:: Verilen metin

'Türkiye'de Deprem'

Vize Süreci Depremzedeler İçin Kolaylaştırıldı mı?

Depremden etkilenen birinci ve ikinci derecedeki yakınlarını Almanya'ya getirmek isteyenler için vize başvuru sürecinin detayları paylaşıldı. Peki, hızlandırılacağı belirtilen süreç nasıl işliyor ve gerçekten kolaylaştı mı?

Fotoğraf: M.Nergiz - Shutterstock.

Almanya’da Dışişleri Bakanlığının yaptığı son açıklamaya göre; dört ana şartı sağlayan kişiler için depremden etkilenmeleri gerekçesiyle vize süreci “kolaylaştırıldı”. 21 Şubat’ta Dışişleri Bakanı Annalena Baerbock ve İçişleri Bakanı Nancy Faeser da Türkiye’deki deprem bölgesine gerçekleştirdikleri ziyarette Almanya’da yakınları olanlar için vize sürecinin kolaylaştırıldığını yeniden vurgulayarak, süreci kolaylaştırmak ve hızlandırmak adına bölgede “vize otobüsü” şeklinde mobil bir vize başvuru ofisi oluşturulduğunu belirtmişlerdi.

Acil Durum Vizesi İçin Aranan Şartlar

Almanya’da basına yansıyan bilgiler arasında depremzedelerin vize başvurularının 5 ila 7 gün arasında sonuçlandığı bildiriliyor. Bölgeyi ziyaret eden bakanlar, yaptıkları açıklamada hâlihazırda 120 depremzedeye 90 günlük acil durum vizesinin verildiğini bildirdi. Ama vize sürecinin kolaylaştırılmasını sağlayacak tek faktör değerlendirme süresinin kısaltılması ve depremzedelerin daha hızlı ulaşabileceği bir mobil vize bürosundan ibaret değil. Hem Almanya’da hem de Türkiye’de gerekli belgelerin toparlanması ve bunların başvuru sahibine iletilmesi prosedürün en fazla vakit alan ve yorucu kısmı.

Kısa süreliğine Almanya’daki yakınlarının yanına gitmek isteyen depremzedelerin karşılaması gereken şartlardan ilki kişinin kendisinin depremden bizzat etkilenmiş ve bu nedenle evsiz kalma riskine sahip ya da tedavi görmesi gereken bir yaralanma geçirmiş olması. İkinci şart, ilkiyle bağlantılı olarak, kişinin depremden etkilenen illerden birinde ikâmet ediyor olması. Üçüncü şart, Almanya’da misafir olacağı birinci ya da ikinci derecedeki yakınının Alman vatandaşı ya da kalıcı oturum iznine sahip olması. Dördüncü ve son şart ise, belki bu belge toplama sürecinin en zor kısımlarından biri olan Almanya’daki yakınının başvuran kişi için garantör olacağını belirten bir taahhütname (Alm. Verpflichtungserklärung) hazırlayıp başvuru sahibine ulaştırması.

::::
:: Verilen öğeler

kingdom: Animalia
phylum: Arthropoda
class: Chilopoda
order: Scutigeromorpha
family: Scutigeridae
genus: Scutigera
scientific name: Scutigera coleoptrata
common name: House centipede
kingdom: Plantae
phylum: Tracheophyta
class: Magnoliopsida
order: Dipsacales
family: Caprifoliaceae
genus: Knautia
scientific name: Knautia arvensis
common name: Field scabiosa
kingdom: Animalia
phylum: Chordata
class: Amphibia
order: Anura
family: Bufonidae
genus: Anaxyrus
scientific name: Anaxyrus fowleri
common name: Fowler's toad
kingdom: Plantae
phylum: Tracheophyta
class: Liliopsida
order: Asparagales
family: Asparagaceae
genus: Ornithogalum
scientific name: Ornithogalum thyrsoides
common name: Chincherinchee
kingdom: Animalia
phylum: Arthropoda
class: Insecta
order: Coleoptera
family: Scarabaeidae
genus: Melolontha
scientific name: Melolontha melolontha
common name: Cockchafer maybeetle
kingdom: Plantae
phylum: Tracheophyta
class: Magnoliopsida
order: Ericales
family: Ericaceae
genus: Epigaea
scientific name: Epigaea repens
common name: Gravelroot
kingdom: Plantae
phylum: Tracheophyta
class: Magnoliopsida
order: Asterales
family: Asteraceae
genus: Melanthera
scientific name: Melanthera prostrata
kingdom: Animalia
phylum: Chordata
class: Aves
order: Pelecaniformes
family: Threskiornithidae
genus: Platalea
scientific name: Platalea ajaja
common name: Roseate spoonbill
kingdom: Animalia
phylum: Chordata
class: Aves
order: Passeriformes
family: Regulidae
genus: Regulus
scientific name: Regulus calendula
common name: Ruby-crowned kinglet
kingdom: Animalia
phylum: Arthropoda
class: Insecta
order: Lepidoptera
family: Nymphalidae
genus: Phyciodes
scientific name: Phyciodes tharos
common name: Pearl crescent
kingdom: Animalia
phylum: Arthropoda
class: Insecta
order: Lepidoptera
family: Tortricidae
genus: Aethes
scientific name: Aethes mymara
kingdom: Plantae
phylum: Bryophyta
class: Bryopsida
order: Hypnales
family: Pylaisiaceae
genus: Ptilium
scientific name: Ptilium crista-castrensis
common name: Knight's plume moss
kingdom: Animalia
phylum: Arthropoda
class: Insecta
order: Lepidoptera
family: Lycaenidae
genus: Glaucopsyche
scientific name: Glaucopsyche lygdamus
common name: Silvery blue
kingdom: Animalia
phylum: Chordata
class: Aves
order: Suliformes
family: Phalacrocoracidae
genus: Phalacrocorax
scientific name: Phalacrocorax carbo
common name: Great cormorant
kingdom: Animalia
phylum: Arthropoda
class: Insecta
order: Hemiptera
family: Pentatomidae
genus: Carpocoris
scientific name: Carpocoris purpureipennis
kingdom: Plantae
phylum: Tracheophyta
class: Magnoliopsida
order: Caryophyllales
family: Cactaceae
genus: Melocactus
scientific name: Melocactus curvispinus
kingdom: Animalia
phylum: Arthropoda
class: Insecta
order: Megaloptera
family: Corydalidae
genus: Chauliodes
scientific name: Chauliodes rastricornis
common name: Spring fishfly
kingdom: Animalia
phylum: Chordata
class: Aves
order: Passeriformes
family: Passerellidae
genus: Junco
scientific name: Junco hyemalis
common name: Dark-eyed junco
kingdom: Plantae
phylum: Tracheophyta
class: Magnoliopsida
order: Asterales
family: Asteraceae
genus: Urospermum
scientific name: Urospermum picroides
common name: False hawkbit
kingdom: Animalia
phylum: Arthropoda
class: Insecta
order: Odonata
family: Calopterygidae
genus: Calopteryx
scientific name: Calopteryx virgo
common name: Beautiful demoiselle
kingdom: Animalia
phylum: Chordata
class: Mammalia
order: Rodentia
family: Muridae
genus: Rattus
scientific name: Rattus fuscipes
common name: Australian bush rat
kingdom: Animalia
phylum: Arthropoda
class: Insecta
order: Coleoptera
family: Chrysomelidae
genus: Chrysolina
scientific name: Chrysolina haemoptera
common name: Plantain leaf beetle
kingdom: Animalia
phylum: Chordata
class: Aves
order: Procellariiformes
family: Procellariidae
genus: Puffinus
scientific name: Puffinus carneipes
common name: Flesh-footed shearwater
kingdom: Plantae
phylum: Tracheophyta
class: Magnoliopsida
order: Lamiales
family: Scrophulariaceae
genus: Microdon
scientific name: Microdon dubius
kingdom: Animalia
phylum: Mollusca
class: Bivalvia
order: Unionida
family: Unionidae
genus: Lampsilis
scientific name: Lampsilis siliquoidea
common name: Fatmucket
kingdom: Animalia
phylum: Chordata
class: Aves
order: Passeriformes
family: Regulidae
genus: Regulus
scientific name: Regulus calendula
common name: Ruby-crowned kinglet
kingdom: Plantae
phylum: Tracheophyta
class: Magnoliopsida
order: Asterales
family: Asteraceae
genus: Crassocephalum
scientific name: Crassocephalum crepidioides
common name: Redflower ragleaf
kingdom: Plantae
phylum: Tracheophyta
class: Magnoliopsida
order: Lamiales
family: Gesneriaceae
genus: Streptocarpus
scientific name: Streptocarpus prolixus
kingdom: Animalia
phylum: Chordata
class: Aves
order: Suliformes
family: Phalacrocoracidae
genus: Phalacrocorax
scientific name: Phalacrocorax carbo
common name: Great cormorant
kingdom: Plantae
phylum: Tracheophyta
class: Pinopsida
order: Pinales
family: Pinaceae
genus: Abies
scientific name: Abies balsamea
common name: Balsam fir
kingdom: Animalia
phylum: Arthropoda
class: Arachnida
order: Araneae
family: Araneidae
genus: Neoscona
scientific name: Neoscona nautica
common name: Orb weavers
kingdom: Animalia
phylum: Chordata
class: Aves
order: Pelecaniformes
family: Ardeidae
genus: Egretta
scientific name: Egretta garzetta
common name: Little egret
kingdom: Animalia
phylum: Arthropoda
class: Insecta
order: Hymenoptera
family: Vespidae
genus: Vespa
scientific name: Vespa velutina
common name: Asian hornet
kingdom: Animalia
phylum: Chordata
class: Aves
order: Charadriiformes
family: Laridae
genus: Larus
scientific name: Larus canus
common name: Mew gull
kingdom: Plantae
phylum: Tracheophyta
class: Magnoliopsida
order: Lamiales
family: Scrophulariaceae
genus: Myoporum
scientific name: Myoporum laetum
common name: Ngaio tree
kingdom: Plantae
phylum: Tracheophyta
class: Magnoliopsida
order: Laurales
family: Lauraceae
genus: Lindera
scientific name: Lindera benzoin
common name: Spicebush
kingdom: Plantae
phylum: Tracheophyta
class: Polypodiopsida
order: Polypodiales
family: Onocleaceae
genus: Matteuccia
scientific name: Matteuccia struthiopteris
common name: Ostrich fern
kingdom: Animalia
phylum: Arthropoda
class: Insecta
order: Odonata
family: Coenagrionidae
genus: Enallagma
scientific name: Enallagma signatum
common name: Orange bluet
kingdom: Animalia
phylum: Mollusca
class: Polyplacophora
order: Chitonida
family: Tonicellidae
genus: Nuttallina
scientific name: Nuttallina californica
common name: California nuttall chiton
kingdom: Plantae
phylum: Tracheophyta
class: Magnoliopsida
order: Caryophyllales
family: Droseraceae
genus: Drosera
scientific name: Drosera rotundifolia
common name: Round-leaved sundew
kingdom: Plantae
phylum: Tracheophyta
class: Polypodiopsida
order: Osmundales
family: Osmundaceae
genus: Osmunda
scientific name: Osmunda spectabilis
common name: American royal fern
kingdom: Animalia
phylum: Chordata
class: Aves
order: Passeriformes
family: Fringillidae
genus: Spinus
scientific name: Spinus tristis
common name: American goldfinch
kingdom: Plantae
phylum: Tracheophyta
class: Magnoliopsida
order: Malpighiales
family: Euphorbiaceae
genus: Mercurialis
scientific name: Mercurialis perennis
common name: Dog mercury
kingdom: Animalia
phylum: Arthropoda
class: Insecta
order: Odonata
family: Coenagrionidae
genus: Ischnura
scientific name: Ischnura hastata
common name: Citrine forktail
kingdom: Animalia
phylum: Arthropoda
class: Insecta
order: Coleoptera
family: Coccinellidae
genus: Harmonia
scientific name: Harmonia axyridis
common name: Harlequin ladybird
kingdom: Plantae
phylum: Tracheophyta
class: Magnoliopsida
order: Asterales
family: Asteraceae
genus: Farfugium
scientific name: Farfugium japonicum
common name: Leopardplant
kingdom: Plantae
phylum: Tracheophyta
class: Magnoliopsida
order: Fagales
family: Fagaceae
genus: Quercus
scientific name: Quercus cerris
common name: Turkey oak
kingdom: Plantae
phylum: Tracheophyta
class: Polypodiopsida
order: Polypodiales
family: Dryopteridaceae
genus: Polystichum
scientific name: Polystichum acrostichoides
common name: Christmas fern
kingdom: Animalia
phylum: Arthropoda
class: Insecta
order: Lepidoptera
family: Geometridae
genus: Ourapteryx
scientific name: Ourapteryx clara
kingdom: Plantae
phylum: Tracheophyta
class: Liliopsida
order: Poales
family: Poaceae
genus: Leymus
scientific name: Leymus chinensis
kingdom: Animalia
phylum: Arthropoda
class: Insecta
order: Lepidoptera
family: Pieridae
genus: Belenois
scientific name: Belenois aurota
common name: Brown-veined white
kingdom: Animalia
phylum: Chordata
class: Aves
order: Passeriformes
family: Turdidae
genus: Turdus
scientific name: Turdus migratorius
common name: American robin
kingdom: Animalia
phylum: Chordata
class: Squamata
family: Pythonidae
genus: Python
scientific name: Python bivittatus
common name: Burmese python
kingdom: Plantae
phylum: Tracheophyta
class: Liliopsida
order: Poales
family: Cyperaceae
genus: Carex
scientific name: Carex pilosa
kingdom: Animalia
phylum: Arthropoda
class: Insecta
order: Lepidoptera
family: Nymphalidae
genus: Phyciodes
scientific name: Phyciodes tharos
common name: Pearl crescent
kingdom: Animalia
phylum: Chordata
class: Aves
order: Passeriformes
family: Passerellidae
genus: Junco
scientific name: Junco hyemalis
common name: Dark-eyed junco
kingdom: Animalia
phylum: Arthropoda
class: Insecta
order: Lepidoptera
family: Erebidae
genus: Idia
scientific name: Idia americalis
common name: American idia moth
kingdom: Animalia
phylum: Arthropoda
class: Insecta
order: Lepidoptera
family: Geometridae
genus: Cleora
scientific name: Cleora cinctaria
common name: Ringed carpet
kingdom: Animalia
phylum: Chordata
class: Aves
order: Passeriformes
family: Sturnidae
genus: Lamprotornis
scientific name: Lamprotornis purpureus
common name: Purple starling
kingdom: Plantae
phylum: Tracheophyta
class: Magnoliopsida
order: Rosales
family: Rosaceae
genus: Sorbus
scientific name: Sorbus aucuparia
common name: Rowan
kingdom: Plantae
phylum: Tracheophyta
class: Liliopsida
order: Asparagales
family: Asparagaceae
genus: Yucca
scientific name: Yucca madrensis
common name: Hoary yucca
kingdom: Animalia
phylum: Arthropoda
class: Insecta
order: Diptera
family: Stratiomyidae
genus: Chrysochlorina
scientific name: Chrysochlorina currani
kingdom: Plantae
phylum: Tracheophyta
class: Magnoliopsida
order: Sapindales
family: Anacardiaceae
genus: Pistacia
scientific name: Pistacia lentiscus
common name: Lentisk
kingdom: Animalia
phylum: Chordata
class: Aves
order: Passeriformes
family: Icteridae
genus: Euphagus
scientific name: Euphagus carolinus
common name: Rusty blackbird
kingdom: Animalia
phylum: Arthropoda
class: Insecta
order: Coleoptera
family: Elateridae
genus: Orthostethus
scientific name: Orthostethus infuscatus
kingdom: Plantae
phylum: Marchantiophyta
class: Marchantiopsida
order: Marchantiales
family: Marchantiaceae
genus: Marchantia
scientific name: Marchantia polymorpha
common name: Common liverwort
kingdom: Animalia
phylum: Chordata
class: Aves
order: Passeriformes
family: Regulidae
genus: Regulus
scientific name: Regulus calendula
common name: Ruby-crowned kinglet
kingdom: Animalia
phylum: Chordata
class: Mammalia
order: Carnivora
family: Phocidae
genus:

::::

• [Görev]:
Deprem vizesi metnine göre aşağıdaki üç ifadenin her birinin doğru olup olmadığını evet ya da hayır ile belirtin ve kararı veren sözleri metinden aynen aktarın.
1. Bakanlar, 120 depremzedeye 90 günlük acil durum vizesi verildiğini açıkladı.
2. Almanya'daki yakının herhangi bir oturum iznine sahip olması yeterlidir.
3. Bakanların deprem bölgesine ziyareti 21 Şubat'ta gerçekleşti.

• [Alıştırma yanıtı]:
1. Evet: "hâlihazırda 120 depremzedeye 90 günlük acil durum vizesinin verildiğini bildirdi"
2. Hayır: "Alman vatandaşı ya da kalıcı oturum iznine sahip olması"
3. Evet: "21 Şubat’ta Dışişleri Bakanı Annalena Baerbock ve İçişleri Bakanı Nancy Faeser da Türkiye’deki deprem bölgesine gerçekleştirdikleri ziyarette"